Tissue specificity: Expressed in placenta, heart, lung, kidney, spleen, ovary and testis, as well as fetal brain and liver and hematopoietic cell lines, but not in adult brain, liver, pancreas, salivary gland, or skeletal muscle. Present in lymphocytes (at protein level).
Pathway: Protein modification; protein ubiquitination.
Similarity: Contains 1 Cbl-PTB (Cbl-type phosphotyrosine-binding) domain.
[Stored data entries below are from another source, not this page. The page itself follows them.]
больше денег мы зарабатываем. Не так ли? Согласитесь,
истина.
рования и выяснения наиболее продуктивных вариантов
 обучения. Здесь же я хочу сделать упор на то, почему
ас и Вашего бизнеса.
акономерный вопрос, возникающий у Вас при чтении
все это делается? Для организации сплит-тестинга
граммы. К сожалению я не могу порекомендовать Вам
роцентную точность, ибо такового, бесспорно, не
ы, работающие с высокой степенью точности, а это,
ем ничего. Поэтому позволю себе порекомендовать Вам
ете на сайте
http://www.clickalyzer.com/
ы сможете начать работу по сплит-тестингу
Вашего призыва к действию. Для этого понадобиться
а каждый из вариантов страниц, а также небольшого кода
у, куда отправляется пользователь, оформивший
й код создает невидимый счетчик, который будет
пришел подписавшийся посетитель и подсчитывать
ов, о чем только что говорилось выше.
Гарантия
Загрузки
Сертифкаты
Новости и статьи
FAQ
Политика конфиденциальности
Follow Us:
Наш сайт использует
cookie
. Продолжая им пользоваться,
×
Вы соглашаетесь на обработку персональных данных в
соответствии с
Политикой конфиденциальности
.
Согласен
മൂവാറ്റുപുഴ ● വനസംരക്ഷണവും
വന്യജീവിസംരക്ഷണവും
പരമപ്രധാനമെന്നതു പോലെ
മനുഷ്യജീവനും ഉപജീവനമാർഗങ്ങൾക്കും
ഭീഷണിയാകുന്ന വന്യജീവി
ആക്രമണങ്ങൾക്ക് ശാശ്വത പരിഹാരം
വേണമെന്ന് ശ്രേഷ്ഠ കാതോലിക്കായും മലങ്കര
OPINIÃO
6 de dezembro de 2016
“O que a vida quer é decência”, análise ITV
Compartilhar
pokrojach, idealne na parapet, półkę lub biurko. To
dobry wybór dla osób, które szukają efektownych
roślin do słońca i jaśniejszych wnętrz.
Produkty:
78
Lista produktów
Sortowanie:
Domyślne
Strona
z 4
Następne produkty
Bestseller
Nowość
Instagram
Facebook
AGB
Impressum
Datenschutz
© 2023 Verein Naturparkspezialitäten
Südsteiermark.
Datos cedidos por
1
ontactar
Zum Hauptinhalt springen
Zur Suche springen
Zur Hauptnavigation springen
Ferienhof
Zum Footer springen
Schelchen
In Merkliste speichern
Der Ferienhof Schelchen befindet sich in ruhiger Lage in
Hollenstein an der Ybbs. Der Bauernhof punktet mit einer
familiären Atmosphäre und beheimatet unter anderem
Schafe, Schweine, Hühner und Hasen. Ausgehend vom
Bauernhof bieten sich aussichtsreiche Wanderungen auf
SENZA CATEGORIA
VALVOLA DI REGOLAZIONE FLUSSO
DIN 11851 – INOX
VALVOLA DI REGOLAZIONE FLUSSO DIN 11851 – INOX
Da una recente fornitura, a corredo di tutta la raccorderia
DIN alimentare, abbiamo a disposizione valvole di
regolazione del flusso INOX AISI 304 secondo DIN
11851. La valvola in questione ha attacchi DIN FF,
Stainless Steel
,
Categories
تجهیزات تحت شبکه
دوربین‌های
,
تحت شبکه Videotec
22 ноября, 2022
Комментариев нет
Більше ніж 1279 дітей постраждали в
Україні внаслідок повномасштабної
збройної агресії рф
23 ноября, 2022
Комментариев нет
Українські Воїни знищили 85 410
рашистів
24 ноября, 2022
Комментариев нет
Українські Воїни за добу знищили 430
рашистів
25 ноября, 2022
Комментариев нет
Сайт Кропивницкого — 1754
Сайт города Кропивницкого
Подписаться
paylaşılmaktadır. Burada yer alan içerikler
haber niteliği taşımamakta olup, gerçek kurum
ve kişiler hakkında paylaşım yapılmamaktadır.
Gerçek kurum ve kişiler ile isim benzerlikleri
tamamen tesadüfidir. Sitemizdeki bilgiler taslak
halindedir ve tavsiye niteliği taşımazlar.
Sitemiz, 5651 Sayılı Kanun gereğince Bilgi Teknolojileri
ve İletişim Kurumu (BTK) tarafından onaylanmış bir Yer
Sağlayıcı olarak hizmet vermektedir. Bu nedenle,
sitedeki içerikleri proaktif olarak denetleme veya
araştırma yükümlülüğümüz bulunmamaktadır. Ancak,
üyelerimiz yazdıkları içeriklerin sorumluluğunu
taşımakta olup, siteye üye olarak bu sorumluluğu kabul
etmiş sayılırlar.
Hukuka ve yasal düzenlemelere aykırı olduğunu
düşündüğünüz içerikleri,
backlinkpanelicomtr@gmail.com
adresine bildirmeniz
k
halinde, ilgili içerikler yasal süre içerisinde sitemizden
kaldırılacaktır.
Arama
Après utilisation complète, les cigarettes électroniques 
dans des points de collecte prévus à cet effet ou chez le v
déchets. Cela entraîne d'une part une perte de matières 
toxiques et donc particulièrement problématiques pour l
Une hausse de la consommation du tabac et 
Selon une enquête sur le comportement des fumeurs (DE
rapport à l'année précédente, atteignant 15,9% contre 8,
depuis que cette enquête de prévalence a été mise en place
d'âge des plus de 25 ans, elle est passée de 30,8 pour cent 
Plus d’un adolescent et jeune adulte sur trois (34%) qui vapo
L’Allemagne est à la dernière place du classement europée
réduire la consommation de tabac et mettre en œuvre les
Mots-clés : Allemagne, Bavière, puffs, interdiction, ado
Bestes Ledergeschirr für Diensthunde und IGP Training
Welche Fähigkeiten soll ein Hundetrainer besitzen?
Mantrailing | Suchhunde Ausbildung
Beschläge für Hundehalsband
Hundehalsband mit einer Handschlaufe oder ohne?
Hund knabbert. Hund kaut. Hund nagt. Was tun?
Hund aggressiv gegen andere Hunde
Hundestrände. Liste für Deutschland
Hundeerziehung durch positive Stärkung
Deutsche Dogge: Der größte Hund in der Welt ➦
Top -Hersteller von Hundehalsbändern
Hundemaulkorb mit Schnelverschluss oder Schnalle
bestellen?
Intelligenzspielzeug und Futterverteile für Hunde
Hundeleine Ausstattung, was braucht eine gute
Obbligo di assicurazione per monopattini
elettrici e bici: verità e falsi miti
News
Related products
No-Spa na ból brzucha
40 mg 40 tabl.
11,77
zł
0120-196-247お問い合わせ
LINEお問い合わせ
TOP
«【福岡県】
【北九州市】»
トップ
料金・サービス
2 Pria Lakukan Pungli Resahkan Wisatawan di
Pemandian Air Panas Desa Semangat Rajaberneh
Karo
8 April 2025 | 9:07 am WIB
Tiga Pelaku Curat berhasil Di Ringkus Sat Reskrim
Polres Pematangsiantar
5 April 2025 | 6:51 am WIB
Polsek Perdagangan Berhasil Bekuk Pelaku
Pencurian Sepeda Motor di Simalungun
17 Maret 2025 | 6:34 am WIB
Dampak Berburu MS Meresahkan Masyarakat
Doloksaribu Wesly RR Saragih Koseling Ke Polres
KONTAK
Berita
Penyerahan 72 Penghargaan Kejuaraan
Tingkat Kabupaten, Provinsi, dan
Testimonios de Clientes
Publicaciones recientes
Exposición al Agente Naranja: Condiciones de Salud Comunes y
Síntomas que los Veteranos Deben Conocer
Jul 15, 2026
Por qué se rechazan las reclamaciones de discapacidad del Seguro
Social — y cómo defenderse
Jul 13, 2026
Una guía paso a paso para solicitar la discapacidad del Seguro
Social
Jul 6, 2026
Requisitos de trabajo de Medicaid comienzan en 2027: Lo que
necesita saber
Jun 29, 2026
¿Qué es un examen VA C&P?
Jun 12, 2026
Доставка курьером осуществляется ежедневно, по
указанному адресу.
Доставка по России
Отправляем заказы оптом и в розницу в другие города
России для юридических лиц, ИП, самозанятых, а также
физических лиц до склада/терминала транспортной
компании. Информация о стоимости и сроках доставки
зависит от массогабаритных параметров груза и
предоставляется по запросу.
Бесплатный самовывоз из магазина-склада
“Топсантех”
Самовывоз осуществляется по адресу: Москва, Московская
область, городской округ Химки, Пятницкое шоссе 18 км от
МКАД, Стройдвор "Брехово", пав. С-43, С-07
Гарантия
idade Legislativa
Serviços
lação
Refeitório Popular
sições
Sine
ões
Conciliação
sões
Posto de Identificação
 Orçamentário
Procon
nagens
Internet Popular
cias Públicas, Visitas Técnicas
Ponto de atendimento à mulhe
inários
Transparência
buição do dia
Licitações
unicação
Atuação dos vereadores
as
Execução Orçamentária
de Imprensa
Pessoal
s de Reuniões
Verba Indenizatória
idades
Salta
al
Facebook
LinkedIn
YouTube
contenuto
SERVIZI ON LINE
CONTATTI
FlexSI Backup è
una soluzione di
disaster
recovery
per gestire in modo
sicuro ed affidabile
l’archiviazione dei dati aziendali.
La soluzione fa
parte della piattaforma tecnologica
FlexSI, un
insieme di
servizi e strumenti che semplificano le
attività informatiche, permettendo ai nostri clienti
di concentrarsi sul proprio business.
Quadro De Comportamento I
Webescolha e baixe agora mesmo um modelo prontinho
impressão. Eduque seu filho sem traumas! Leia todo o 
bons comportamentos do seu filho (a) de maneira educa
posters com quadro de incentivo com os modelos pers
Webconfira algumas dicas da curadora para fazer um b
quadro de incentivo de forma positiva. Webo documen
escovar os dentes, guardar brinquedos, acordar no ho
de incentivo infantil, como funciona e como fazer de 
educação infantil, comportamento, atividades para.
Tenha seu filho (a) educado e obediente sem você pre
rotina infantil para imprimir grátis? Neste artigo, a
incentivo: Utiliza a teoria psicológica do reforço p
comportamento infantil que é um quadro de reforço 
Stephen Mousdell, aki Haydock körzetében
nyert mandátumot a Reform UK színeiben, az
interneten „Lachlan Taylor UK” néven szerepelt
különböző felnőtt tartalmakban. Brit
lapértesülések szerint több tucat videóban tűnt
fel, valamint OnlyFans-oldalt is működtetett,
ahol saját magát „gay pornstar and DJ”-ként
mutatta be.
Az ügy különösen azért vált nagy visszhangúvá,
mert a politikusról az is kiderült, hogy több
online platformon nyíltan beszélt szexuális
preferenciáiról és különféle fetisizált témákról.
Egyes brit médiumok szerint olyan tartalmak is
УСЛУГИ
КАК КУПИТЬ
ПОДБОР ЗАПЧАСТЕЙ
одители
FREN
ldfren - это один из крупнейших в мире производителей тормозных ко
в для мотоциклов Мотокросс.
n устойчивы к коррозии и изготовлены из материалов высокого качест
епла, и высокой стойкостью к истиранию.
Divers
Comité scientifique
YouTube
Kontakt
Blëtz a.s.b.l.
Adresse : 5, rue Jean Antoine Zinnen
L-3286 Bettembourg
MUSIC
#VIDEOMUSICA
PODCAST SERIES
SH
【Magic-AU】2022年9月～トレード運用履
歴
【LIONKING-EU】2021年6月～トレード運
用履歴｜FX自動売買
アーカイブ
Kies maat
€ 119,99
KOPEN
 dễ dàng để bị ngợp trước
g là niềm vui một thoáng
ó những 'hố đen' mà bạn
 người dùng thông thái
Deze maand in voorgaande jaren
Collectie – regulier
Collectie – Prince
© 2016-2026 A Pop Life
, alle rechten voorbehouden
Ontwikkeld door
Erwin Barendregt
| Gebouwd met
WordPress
Contains 1 RING-type zinc finger.
Contains 1 UBA domain.
Domain: The N-terminus is composed of the phosphotyrosine binding (PTB) domain, a short linker region and the RING-type zinc finger. The PTB domain, which is also called TKB (tyrosine kinase binding) domain, is composed of three different subdomains: a four-helix bundle (4H), a calcium-binding EF hand and a divergent SH2 domain.
The RING-type zinc finger domain mediates binding to an E2 ubiquitin-conjugating enzyme.
The UBA domain interacts with poly-ubiquitinated proteins.
PTM: Phosphorylated on tyrosine and serine residues upon TCR or BCR activation, and upon various types of cell stimulation.
Auto-ubiquitinated upon EGF-mediated cell activation or upon T-cell costimulation by CD28; which promotes proteasomal degradation.